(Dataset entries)

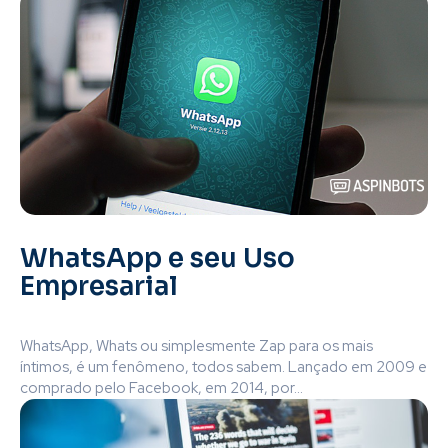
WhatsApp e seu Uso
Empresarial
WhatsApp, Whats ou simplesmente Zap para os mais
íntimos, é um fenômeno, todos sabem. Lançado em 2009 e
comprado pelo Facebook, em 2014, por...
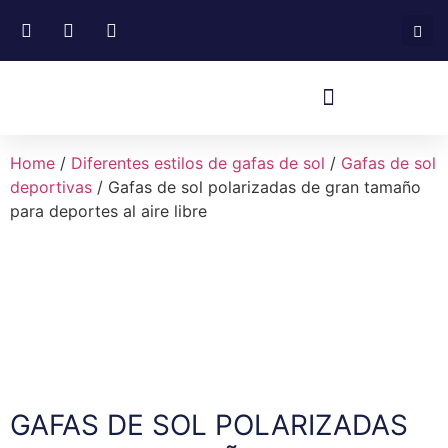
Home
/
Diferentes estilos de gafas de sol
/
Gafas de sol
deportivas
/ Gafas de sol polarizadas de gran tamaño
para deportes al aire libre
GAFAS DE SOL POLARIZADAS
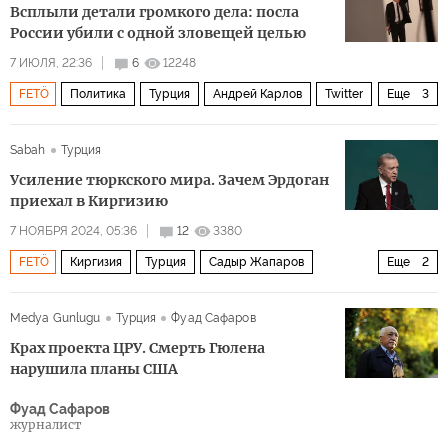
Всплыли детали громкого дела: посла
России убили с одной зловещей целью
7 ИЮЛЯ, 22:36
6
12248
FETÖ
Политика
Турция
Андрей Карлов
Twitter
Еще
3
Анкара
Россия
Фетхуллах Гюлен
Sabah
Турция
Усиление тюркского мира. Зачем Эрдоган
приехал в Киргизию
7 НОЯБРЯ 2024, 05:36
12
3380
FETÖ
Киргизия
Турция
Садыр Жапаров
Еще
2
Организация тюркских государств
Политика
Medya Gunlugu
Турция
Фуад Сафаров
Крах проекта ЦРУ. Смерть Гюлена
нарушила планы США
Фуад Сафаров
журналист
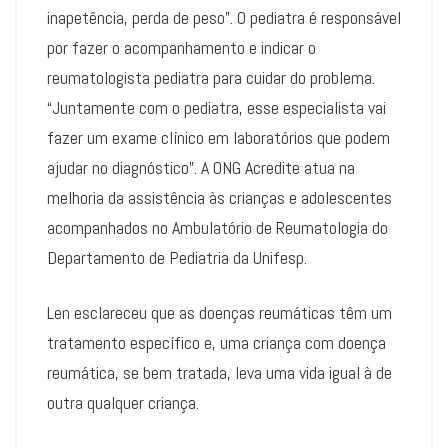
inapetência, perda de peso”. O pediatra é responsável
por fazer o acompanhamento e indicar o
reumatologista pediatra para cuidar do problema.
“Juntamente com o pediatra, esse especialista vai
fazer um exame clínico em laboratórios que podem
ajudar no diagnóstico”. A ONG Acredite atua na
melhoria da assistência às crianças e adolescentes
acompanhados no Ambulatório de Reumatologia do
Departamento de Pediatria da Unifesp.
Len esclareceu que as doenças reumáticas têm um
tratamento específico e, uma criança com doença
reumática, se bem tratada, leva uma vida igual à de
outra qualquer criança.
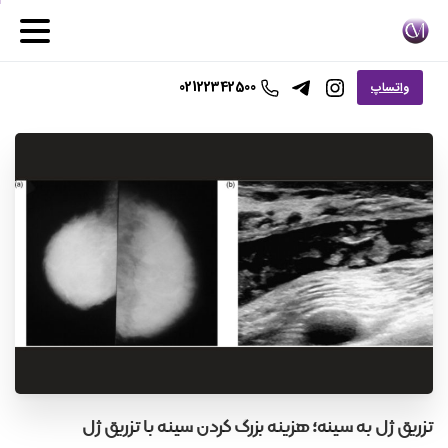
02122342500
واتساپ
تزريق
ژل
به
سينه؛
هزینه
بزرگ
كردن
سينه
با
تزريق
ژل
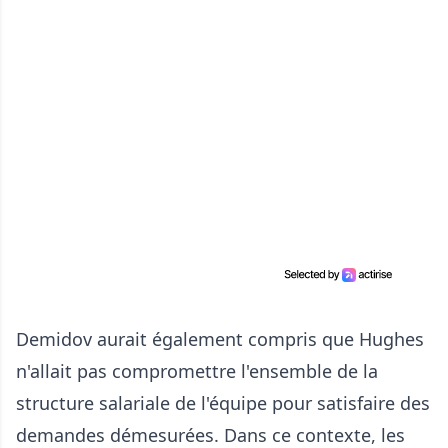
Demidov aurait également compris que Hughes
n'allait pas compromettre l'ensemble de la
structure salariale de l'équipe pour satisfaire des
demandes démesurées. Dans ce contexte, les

EXERCISE BRIEF: Output, word for word, the lines of the records from the line containing "Demidov aurait également compris que Hughes" through the last line of the records, both included.

YOUR SOLUTION:
Demidov aurait également compris que Hughes
n'allait pas compromettre l'ensemble de la
structure salariale de l'équipe pour satisfaire des
demandes démesurées. Dans ce contexte, les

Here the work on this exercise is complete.